ABOUT THIS TASK ::
Copy out the lines of the listing below verbatim, starting with the line that contains "the shirt is" and going on through the line that contains "[172, 195, 220, 268]". Include both of those lines.

(Saved data entries)
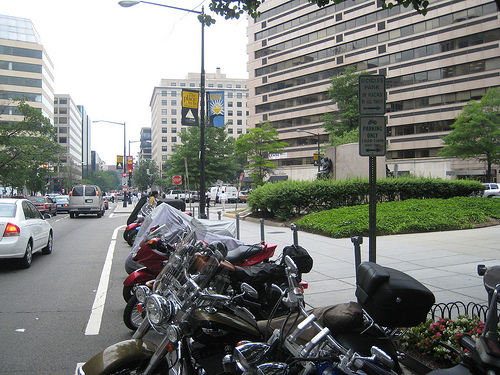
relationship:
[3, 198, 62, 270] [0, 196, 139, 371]
car on road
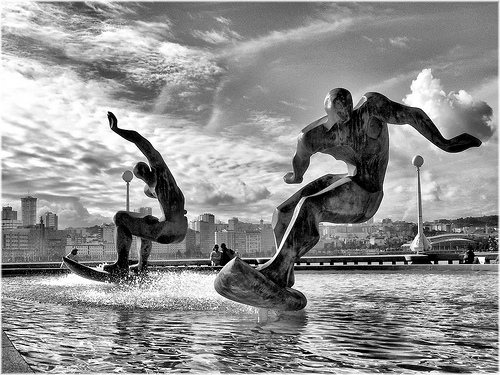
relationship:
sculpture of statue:
[206, 226, 324, 312] [55, 111, 188, 285]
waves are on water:
[133, 255, 205, 303] [33, 312, 88, 351]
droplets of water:
[156, 287, 180, 305] [33, 312, 88, 351]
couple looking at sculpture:
[201, 238, 234, 268] [206, 226, 324, 312]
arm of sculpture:
[371, 95, 474, 148] [206, 226, 324, 312]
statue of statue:
[119, 125, 170, 255] [55, 111, 188, 285]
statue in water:
[119, 125, 170, 255] [33, 312, 88, 351]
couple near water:
[201, 238, 234, 268] [33, 312, 88, 351]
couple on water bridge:
[201, 238, 234, 268] [355, 247, 414, 262]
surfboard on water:
[204, 258, 309, 309] [33, 312, 88, 351]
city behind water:
[0, 199, 106, 254] [33, 312, 88, 351]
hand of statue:
[426, 127, 476, 151] [55, 111, 188, 285]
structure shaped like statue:
[402, 149, 433, 250] [55, 111, 188, 285]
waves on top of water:
[133, 255, 205, 303] [33, 312, 88, 351]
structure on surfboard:
[402, 149, 433, 250] [204, 258, 309, 309]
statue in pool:
[119, 125, 170, 255] [283, 243, 406, 347]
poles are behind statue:
[107, 177, 134, 205] [119, 125, 170, 255]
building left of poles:
[8, 198, 80, 255] [107, 177, 134, 205]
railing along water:
[13, 256, 41, 278] [33, 312, 88, 351]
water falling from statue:
[33, 312, 88, 351] [119, 125, 170, 255]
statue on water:
[119, 125, 170, 255] [33, 312, 88, 351]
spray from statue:
[139, 274, 163, 296] [119, 125, 170, 255]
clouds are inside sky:
[96, 32, 151, 71] [290, 39, 335, 61]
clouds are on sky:
[96, 32, 151, 71] [290, 39, 335, 61]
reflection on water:
[161, 278, 232, 326] [33, 312, 88, 351]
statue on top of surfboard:
[119, 125, 170, 255] [204, 258, 309, 309]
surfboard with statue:
[204, 258, 309, 309] [119, 125, 170, 255]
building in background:
[8, 198, 80, 255] [8, 179, 447, 277]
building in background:
[8, 198, 80, 255] [10, 189, 368, 269]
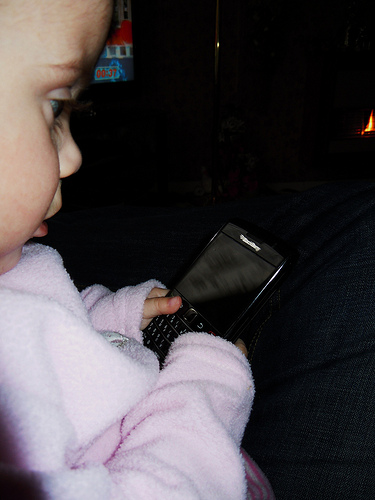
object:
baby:
[0, 2, 256, 498]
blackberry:
[128, 224, 284, 369]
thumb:
[140, 293, 182, 316]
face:
[0, 0, 113, 250]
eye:
[45, 87, 73, 126]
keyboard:
[141, 310, 188, 354]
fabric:
[3, 320, 74, 441]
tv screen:
[87, 3, 136, 85]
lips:
[38, 193, 65, 246]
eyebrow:
[47, 54, 95, 76]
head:
[0, 0, 106, 278]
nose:
[49, 114, 87, 184]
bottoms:
[235, 442, 269, 497]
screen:
[183, 230, 259, 315]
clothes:
[1, 248, 253, 498]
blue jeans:
[254, 197, 375, 494]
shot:
[0, 0, 375, 500]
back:
[137, 0, 362, 193]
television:
[76, 26, 144, 90]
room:
[0, 0, 375, 500]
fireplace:
[343, 92, 375, 141]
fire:
[357, 113, 375, 148]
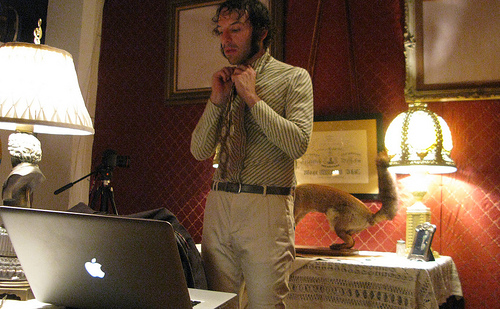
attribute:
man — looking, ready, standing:
[201, 10, 316, 263]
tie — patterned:
[222, 115, 250, 151]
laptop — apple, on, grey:
[9, 206, 182, 299]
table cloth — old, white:
[369, 248, 413, 290]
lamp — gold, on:
[385, 108, 453, 176]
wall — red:
[310, 37, 396, 103]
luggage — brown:
[166, 212, 201, 244]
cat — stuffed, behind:
[326, 192, 376, 235]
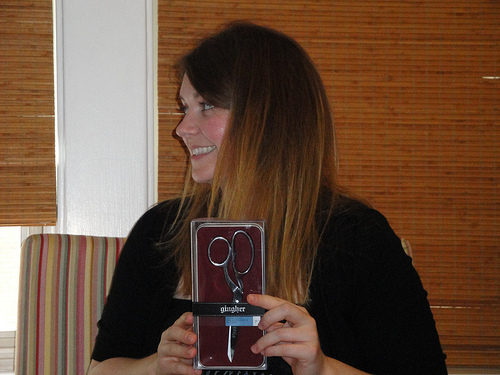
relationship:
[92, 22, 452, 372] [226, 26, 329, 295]
woman has hair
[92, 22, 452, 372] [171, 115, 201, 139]
woman has nose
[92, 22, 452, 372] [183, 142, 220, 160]
woman has mouth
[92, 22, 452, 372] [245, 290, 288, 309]
woman has finger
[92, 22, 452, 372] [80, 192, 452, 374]
woman wearing shirt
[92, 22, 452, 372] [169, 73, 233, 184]
woman has face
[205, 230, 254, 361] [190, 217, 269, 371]
scissors in box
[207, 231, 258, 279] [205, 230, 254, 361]
handle on scissors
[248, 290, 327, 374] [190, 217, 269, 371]
hand on box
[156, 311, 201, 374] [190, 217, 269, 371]
hand holding box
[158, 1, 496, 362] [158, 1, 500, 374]
shade over shade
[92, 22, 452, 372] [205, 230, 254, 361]
woman holding scissors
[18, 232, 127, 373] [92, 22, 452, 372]
chair behind woman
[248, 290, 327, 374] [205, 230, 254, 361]
hand holding scissors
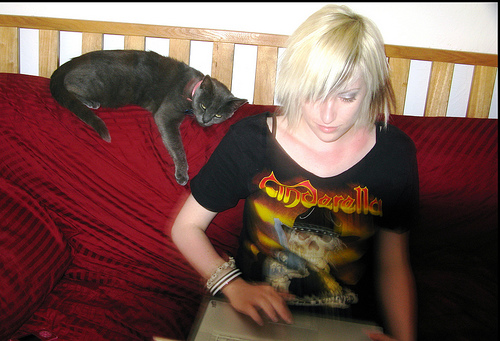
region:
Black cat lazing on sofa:
[48, 48, 248, 187]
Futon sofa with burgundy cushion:
[0, 12, 498, 337]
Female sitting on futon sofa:
[170, 2, 415, 337]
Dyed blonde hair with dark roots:
[270, 1, 395, 132]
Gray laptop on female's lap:
[150, 296, 380, 336]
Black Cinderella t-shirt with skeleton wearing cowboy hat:
[185, 110, 417, 325]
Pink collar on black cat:
[185, 75, 200, 101]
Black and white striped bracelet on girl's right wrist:
[205, 265, 240, 295]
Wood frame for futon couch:
[0, 15, 498, 120]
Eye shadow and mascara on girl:
[338, 90, 362, 103]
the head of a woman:
[271, 43, 403, 178]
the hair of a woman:
[273, 19, 425, 139]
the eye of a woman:
[307, 85, 370, 117]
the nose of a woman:
[315, 103, 342, 138]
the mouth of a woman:
[305, 110, 355, 163]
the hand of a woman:
[200, 259, 313, 331]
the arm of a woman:
[136, 53, 311, 296]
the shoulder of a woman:
[181, 88, 309, 219]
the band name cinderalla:
[261, 171, 386, 218]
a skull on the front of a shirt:
[287, 229, 337, 264]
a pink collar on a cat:
[188, 78, 205, 105]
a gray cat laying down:
[52, 48, 248, 185]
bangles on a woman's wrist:
[196, 258, 239, 298]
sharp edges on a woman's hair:
[275, 79, 305, 132]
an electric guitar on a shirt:
[258, 276, 354, 315]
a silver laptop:
[142, 289, 387, 339]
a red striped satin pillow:
[0, 178, 72, 340]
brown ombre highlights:
[370, 73, 397, 128]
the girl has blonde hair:
[280, 9, 392, 132]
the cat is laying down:
[53, 47, 236, 189]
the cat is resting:
[52, 48, 251, 188]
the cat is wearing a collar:
[188, 70, 205, 112]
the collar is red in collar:
[191, 75, 207, 99]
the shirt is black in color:
[200, 114, 408, 325]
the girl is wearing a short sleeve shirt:
[200, 105, 425, 320]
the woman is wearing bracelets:
[205, 258, 245, 300]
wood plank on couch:
[36, 24, 65, 76]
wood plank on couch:
[81, 32, 113, 55]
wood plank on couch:
[122, 32, 147, 50]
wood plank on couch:
[166, 37, 200, 77]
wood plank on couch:
[206, 44, 244, 94]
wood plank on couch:
[249, 42, 294, 118]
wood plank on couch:
[384, 56, 413, 138]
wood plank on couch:
[426, 65, 447, 125]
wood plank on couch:
[464, 62, 491, 122]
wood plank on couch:
[2, 27, 24, 75]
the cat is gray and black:
[47, 46, 237, 181]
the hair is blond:
[279, 6, 396, 111]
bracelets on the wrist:
[200, 258, 246, 298]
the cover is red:
[0, 73, 497, 333]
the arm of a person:
[172, 195, 220, 268]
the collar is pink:
[183, 73, 205, 100]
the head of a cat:
[190, 80, 245, 125]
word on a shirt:
[257, 167, 394, 220]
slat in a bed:
[170, 35, 190, 72]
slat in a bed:
[123, 34, 146, 51]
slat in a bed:
[80, 28, 103, 56]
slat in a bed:
[32, 29, 62, 76]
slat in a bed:
[1, 30, 18, 73]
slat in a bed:
[254, 45, 281, 108]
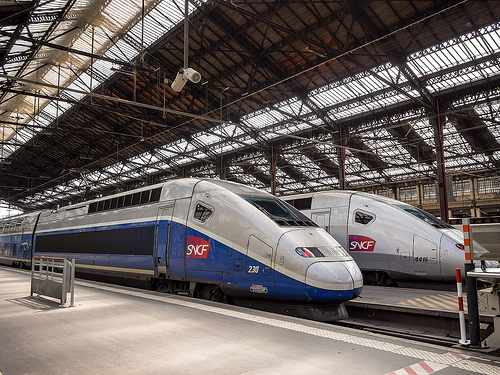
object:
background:
[114, 0, 499, 88]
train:
[0, 174, 367, 322]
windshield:
[240, 193, 320, 232]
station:
[0, 1, 498, 374]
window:
[148, 186, 162, 204]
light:
[180, 66, 206, 85]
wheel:
[190, 277, 222, 302]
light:
[293, 243, 351, 260]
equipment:
[26, 251, 81, 308]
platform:
[0, 264, 499, 375]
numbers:
[245, 262, 252, 274]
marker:
[451, 263, 472, 350]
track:
[331, 298, 499, 361]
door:
[151, 198, 174, 280]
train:
[273, 186, 500, 290]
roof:
[0, 0, 500, 215]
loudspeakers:
[170, 73, 188, 91]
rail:
[458, 213, 483, 352]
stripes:
[455, 268, 463, 314]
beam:
[0, 73, 499, 187]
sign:
[182, 235, 213, 262]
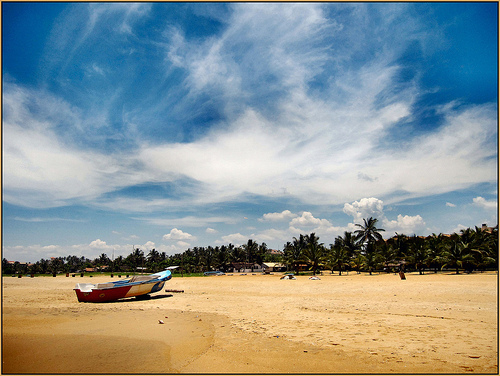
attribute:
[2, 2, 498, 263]
sky — blue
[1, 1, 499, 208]
clouds — wispy, white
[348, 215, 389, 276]
palm tree — green, tall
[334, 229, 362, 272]
palm tree — green, tall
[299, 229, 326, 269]
palm tree — green, tall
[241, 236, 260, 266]
palm tree — green, tall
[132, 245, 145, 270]
palm tree — green, tall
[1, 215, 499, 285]
trees — dense, green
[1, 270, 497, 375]
beach — brown, sandy, golden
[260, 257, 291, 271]
house — tan, brown, white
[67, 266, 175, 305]
boat — propped, tricolored, red, white, blue, resting, parked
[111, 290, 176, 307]
shadow — cast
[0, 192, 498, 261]
clouds — fluffy, white, small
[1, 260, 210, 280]
park — grassy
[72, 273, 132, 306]
back — red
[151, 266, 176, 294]
front — blue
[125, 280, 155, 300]
stripe — white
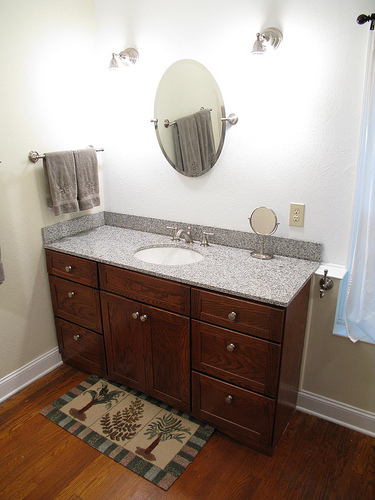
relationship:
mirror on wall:
[247, 204, 279, 259] [3, 2, 372, 412]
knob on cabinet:
[61, 262, 73, 274] [42, 249, 287, 461]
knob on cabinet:
[66, 290, 77, 301] [42, 249, 287, 461]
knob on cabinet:
[72, 332, 82, 343] [42, 249, 287, 461]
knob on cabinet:
[129, 308, 141, 322] [42, 249, 287, 461]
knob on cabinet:
[137, 313, 149, 323] [42, 249, 287, 461]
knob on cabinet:
[225, 309, 241, 323] [42, 249, 287, 461]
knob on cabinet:
[224, 342, 238, 354] [42, 249, 287, 461]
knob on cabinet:
[223, 391, 236, 407] [42, 249, 287, 461]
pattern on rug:
[62, 381, 198, 470] [38, 371, 220, 493]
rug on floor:
[38, 371, 220, 493] [1, 363, 374, 498]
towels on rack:
[41, 147, 102, 212] [29, 145, 107, 162]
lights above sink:
[101, 24, 287, 75] [131, 242, 208, 271]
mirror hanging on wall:
[146, 55, 240, 180] [3, 2, 372, 412]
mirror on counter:
[247, 204, 279, 259] [42, 212, 322, 308]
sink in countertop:
[131, 242, 208, 271] [42, 212, 322, 308]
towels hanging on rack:
[41, 147, 102, 212] [29, 145, 107, 162]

RESULT FOR THIS TASK ::
the shirt is black in color:
[200, 114, 408, 325]
the girl is wearing a short sleeve shirt:
[200, 105, 425, 320]
the woman is wearing bracelets:
[205, 258, 245, 300]
wood plank on couch:
[36, 24, 65, 76]
wood plank on couch:
[81, 32, 113, 55]
wood plank on couch:
[122, 32, 147, 50]
wood plank on couch:
[166, 37, 200, 77]
wood plank on couch:
[206, 44, 244, 94]
wood plank on couch:
[249, 42, 294, 118]
wood plank on couch:
[384, 56, 413, 138]
wood plank on couch:
[426, 65, 447, 125]
wood plank on couch:
[464, 62, 491, 122]
wood plank on couch:
[2, 27, 24, 75]
the cat is gray and black:
[47, 46, 237, 181]
the hair is blond:
[279, 6, 396, 111]
bracelets on the wrist:
[200, 258, 246, 298]
the cover is red:
[0, 73, 497, 333]
the arm of a person:
[172, 195, 220, 268]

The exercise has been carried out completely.